• [Instruções de trabalho]
a) No texto sobre as finanças do Vaticano, reescreva em forma de lista o parágrafo que começa com "Durante a Idade Média, consolidou-se", mantendo os fatos principais.
b) Prossiga, por favor, o texto sobre as finanças do Vaticano a partir do ponto em que ele termina.

• [Trecho do exercício]
* * *
O poder financeiro do Vaticano também é altamente significativo, embora difícil de estimar com precisão devido à opacidade de suas finanças e à descentralização em inúmeras organizações espalhadas pelo mundo. Presume-se, contudo, que seu patrimônio esteja entre US$ 10 e US$ 15 bilhões, incluindo mais de 5.000 propriedades em diversos países[3]
As finanças do Vaticano têm uma longa história, por óbvio, confundindo-se com a origem do cristianismo e da Igreja Católica.
Nos primeiros séculos, a Igreja cristã vivia de doações voluntárias e possuía poucos bens. Essa realidade mudou no século 4º, com a legalização do cristianismo por Constantino e as generosas doações imperiais, que permitiram a formação de um vasto patrimônio eclesiástico. Na Alta Idade Média, a Igreja tornou-se grande proprietária de terras, sustentada por doações, isenção tributária e pelos dízimos.
Durante a Idade Média, consolidou-se como a instituição mais rica da Europa, com rendimentos oriundos dos dízimos, propriedades rurais, taxas eclesiásticas e doações votivas. O papado criou estruturas administrativas para gerir seus recursos e combater abusos como a simonia. No final da Idade Média, a venda de indulgências financiou grandes obras, mas gerou críticas, culminando na Reforma Protestante do século 16, que resultou na perda de territórios, fiéis e receitas para a Igreja.
A Contrarreforma buscou restaurar a moralidade e a disciplina eclesiástica, limitando abusos e fortalecendo o controle financeiro da Santa Sé[4]. Nos séculos 17 e 18, o regalismo e o Iluminismo levaram à limitação do poder econômico da Igreja em vários países. Na Revolução Francesa, seus bens foram nacionalizados, e o clero passou a ser sustentado pelo Estado. O movimento napoleônico ampliou essas medidas, enfraquecendo o patrimônio e a autonomia eclesiástica.
* * *
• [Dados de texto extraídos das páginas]
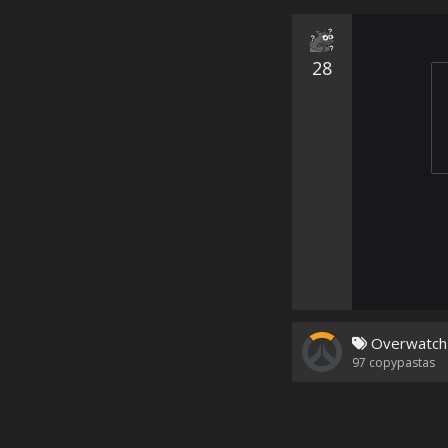
28
Overwatch
97
copypastas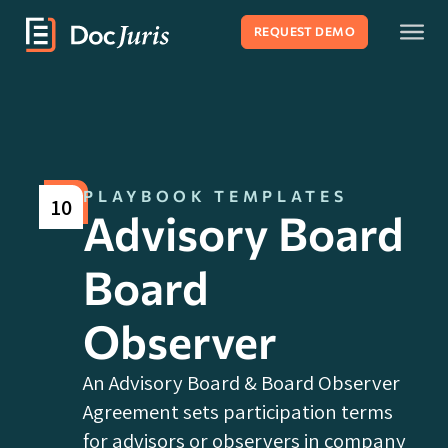
REQUEST DEMO
PLAYBOOK TEMPLATES
10
Advisory Board
Board
Observer
An Advisory Board & Board Observer
Agreement sets participation terms
for advisors or observers in company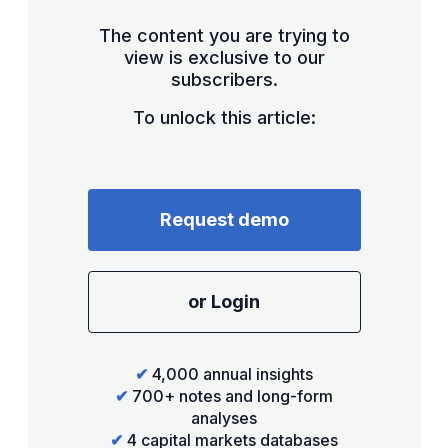
The content you are trying to
view is exclusive to our
subscribers.
To unlock this article:
Request demo
or Login
✔
4,000 annual insights
✔
700+ notes and long-form
analyses
✔
4 capital markets databases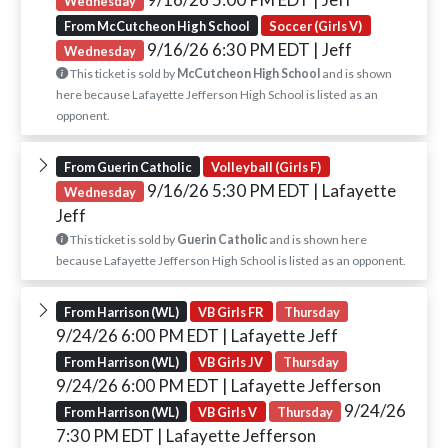
Wednesday
From McCutcheon High School
Soccer (Girls V)
9/16/26 6:30 PM EDT
| Jeff
Wednesday
This ticket is sold by
McCutcheon High School
and is shown
here because Lafayette Jefferson High School is listed as an
opponent.
From Guerin Catholic
Volleyball (Girls F)
9/16/26 5:30 PM EDT
| Lafayette
Wednesday
Jeff
This ticket is sold by
Guerin Catholic
and is shown here
because Lafayette Jefferson High School is listed as an opponent.
From Harrison (WL)
VB Girls FR
Thursday
9/24/26 6:00 PM EDT
| Lafayette Jeff
From Harrison (WL)
VB Girls JV
Thursday
9/24/26 6:00 PM EDT
| Lafayette Jefferson
9/24/26
From Harrison (WL)
VB Girls V
Thursday
7:30 PM EDT
| Lafayette Jefferson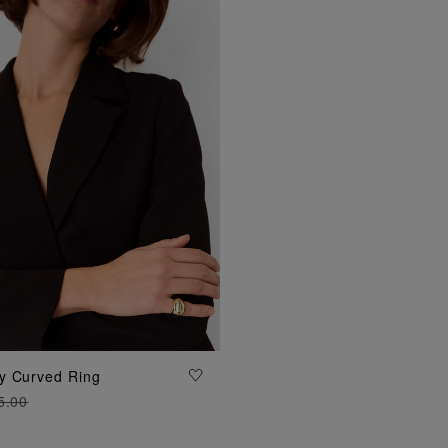
ADD TO BAG
y Curved Ring
5.00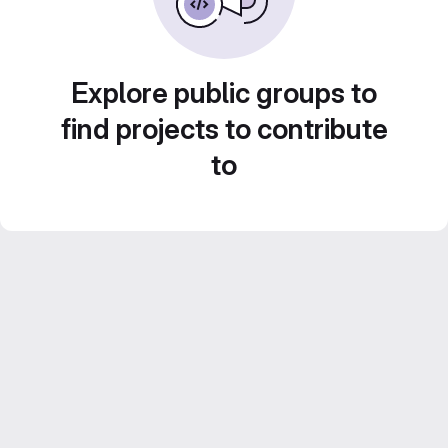
Explore public groups to
find projects to contribute
to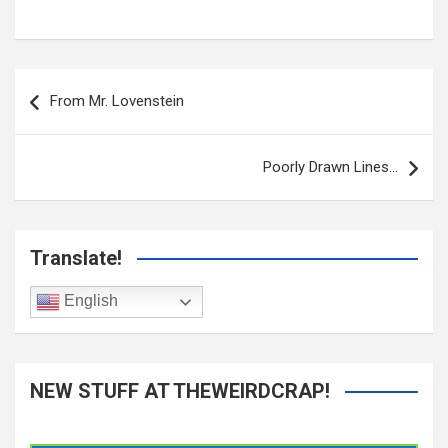
Post
navigation
From Mr. Lovenstein
Poorly Drawn Lines…
Translate!
English
NEW STUFF AT THEWEIRDCRAP!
* * *
• [Respostas por tarefa]
a)
- Na Idade Média, a Igreja consolidou-se como a instituição mais rica da Europa.
- Seus rendimentos vinham de dízimos, propriedades rurais, taxas eclesiásticas e doações votivas.
- O papado criou estruturas administrativas para gerir os recursos e combater abusos como a simonia.
- No final da Idade Média, a venda de indulgências financiou grandes obras, mas gerou críticas.
- Essas críticas culminaram na Reforma Protestante do século 16, que custou à Igreja territórios, fiéis e receitas.

b)
O papado ainda governava os Estados Pontifícios, que lhe garantiam recursos até serem tomados pelo Reino da Itália em 1870. Com isso, iniciou-se a “Questão Romana”, encerrada apenas em 1929 com o Tratado de Latrão, que reconheceu o Vaticano como Estado soberano e garantiu uma significativa indenização financeira à Santa Sé. Bem administrado por Bernardino Nogara, esse capital consolidou a base das finanças vaticanas modernas, permitindo à Igreja operar como um investidor global a partir do século 20.
Após o Tratado de Latrão, o Estado da Cidade do Vaticano criado em 1929 dotou a Igreja de uma estrutura administrativa própria para gerir seu patrimônio e finanças. Pio XI fundou em 1929 a Administração Especial da Santa Sé, para gerenciar o capital indenizatório recebido da Itália e os bens adquiridos com ele[5].
Tal órgão foi precursor da atual Administração do Patrimônio da Sé Apostólica (APSA), instituição estabelecida formalmente em 1967 pelo papa Paulo VI. A APSA é responsável por administrar as propriedades imobiliárias do Vaticano (prédios, terras) e os investimentos financeiros da Santa Sé, funcionando na prática como o tesouro e o fundo soberano do Vaticano. É por meio dela que o papa, como chefe supremo, gere o chamado patrimônio da Sé Apostólica, garantindo recursos para as atividades da Igreja mundial e da Cúria Romana.
Outra instituição-chave é o Instituto para as Obras de Religião (IOR), popularmente conhecido como o Banco do Vaticano. O IOR foi criado em 1942 pelo papa Pio XII, sucedendo uma comissão anterior de caridade, com a finalidade de custodiar e administrar fundos destinados a obras religiosas ou caritativas e atender às contas bancárias de ordens religiosas, dicastérios e altos membros do clero.
Embora seja frequentemente chamado de “banco”, o IOR não é um banco comercial tradicional – trata-se de uma instituição financeira vaticana sui generis, que gerencia depósitos e investimentos de entidades católicas de todo o mundo. Nas décadas pós-guerra, o IOR ganhou proeminência e tornou-se o canal principal de muitas transações financeiras da Santa Sé. Contudo, ele também se envolveu em polêmicas.
Entre os anos 1970 e 1980, o IOR esteve no centro de escândalos de lavagem de dinheiro e operações ilícitas vinculadas à máfia italiana e a bancas fraudulentas. O caso do Banco Ambrosiano, cujo colapso em 1982 levou ao misterioso assassinato do banqueiro Roberto Calvi, expôs uma rede de corrupção envolvendo dirigentes do IOR (como o bispo Paul Marcinkus) e esquemas de financiamento ilegal.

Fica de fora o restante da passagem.